False accusations happen everyday. I wish I could tell you that the truth always wins out. But life isn't a fairy tale.
A System That Has
Failed So Many People
It is notoriously difficult to quantify how frequently people are wrongfully convicted of a crime. But the best available studies suggest the figure is between 4-6%. With certain crimes that are more susceptible to wrongful convictions being as high as 11.6%. Over 3,000 people have been wrongfully convicted and exonerated since 1989. Those are just the cases that have been proven. Have no doubt that there are many more. Our court system leans strongly toward finality. Only the most glaring errors and obvious evidence overturns cases on appeal. And even then, it can be not enough (see the Cameron Todd Willingham case).
The Pitfalls of the Past
Provide Insights to Chart
a Path Toward Success
But out of all of this darkness a silver lining emerges for those falsely accused today. We can learn from the past. No two false accusations are exactly the same. But false accusations fall into certain patterns. Did a lying witness or an honest but mistaken identification contribute to the wrongful conviction? The number of cases where factors like this occur has been quantified by the Registry of Exonerations.

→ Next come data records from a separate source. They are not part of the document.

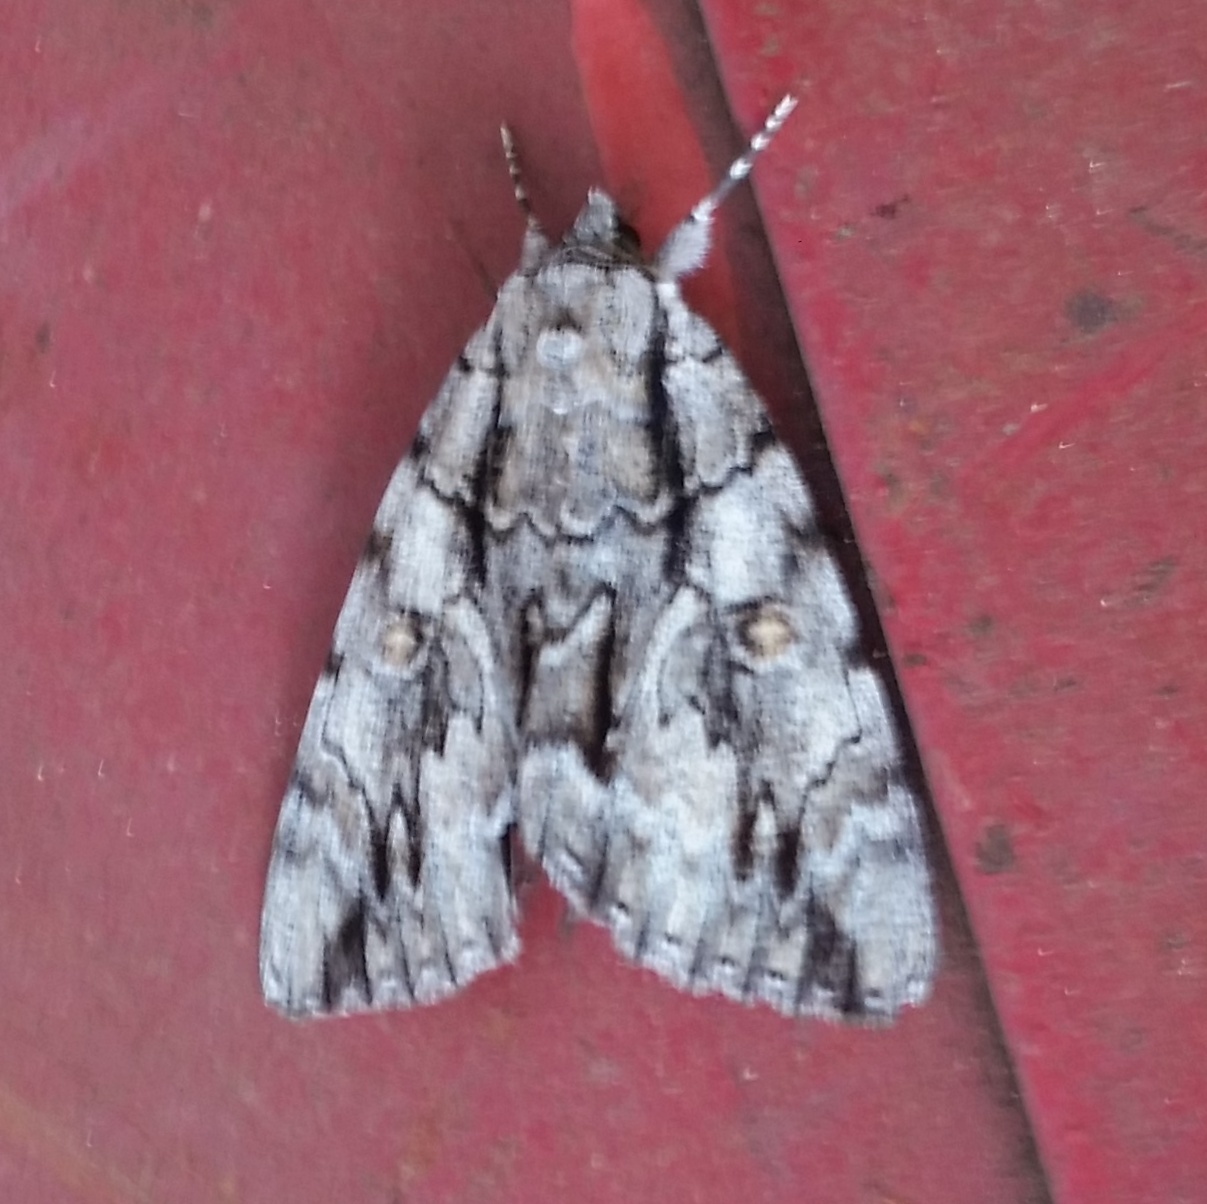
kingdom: Animalia
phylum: Arthropoda
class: Insecta
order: Lepidoptera
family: Erebidae
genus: Catocala
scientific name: Catocala retecta
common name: Yellow-gray underwing
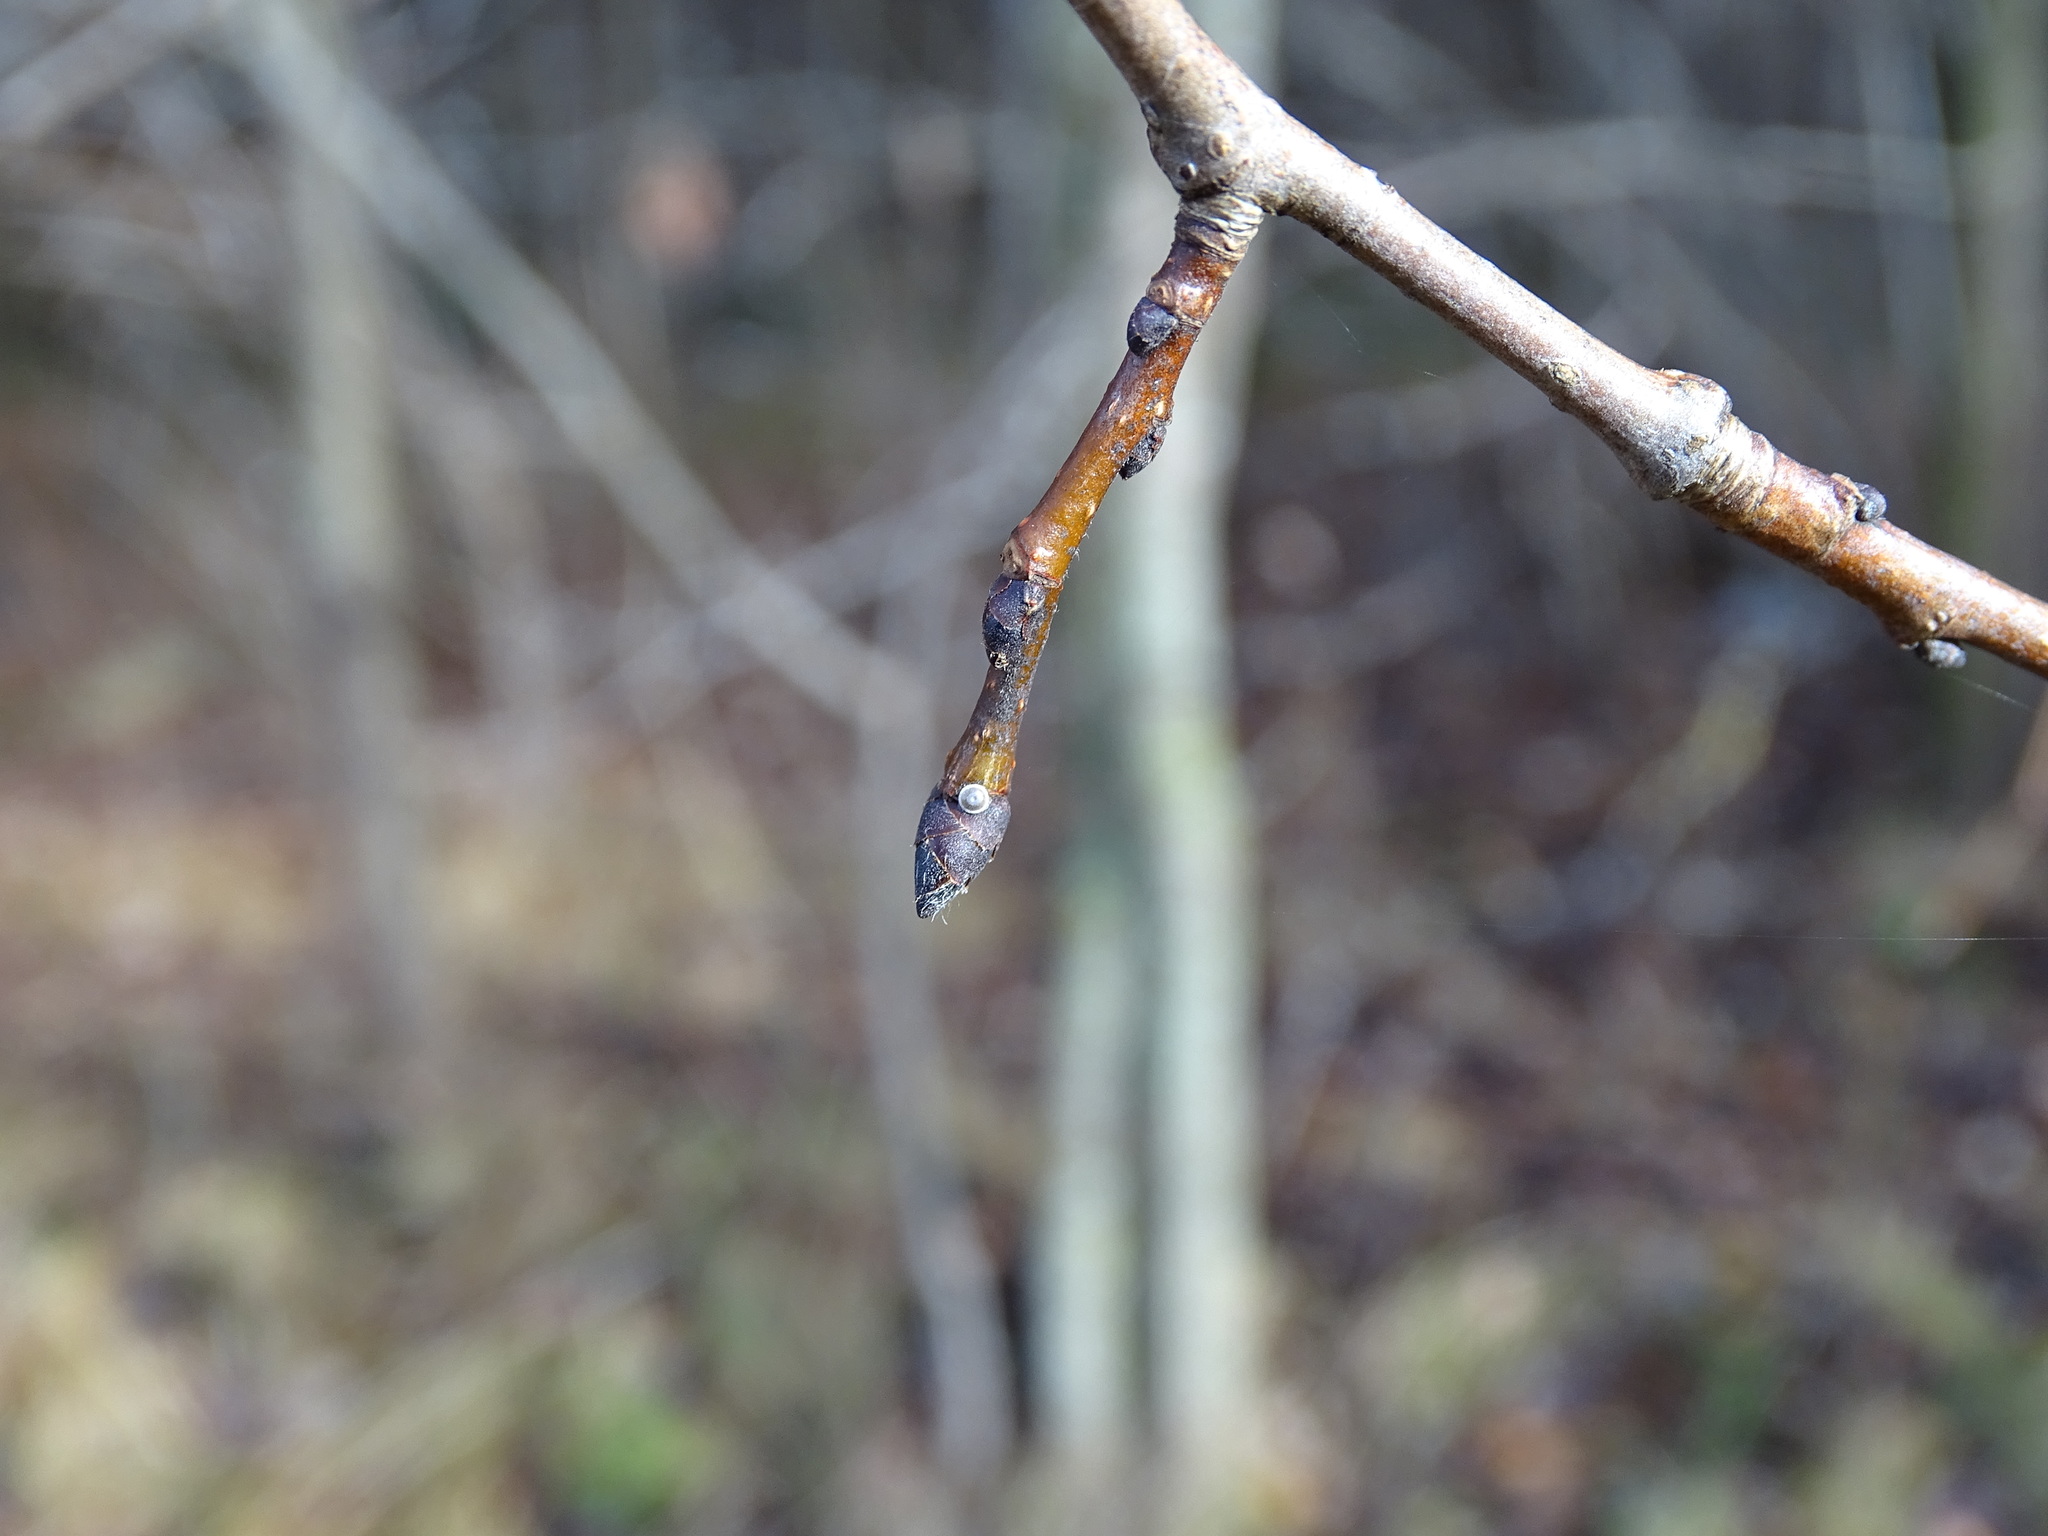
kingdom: Animalia
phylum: Arthropoda
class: Insecta
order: Lepidoptera
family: Lycaenidae
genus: Satyrium
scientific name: Satyrium w-album
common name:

And of more help than the sheer numbers is that these cases can be analyzed. What happened and how did it happen? Are there similarities between that case and your case? Analyzing the pitfalls of the wrongful conviction and the successes of the exoneration can be helpful to those falsely accused today. This site serves as a jumping off point for searching for defenses and ways to think about your case. However, I cannot stress enough that this website is not legal advice. The laws in your jurisdiction are likely different than the laws in the cases on this website. You should contact a qualified criminal defense attorney in your jurisdiction about your specific legal needs.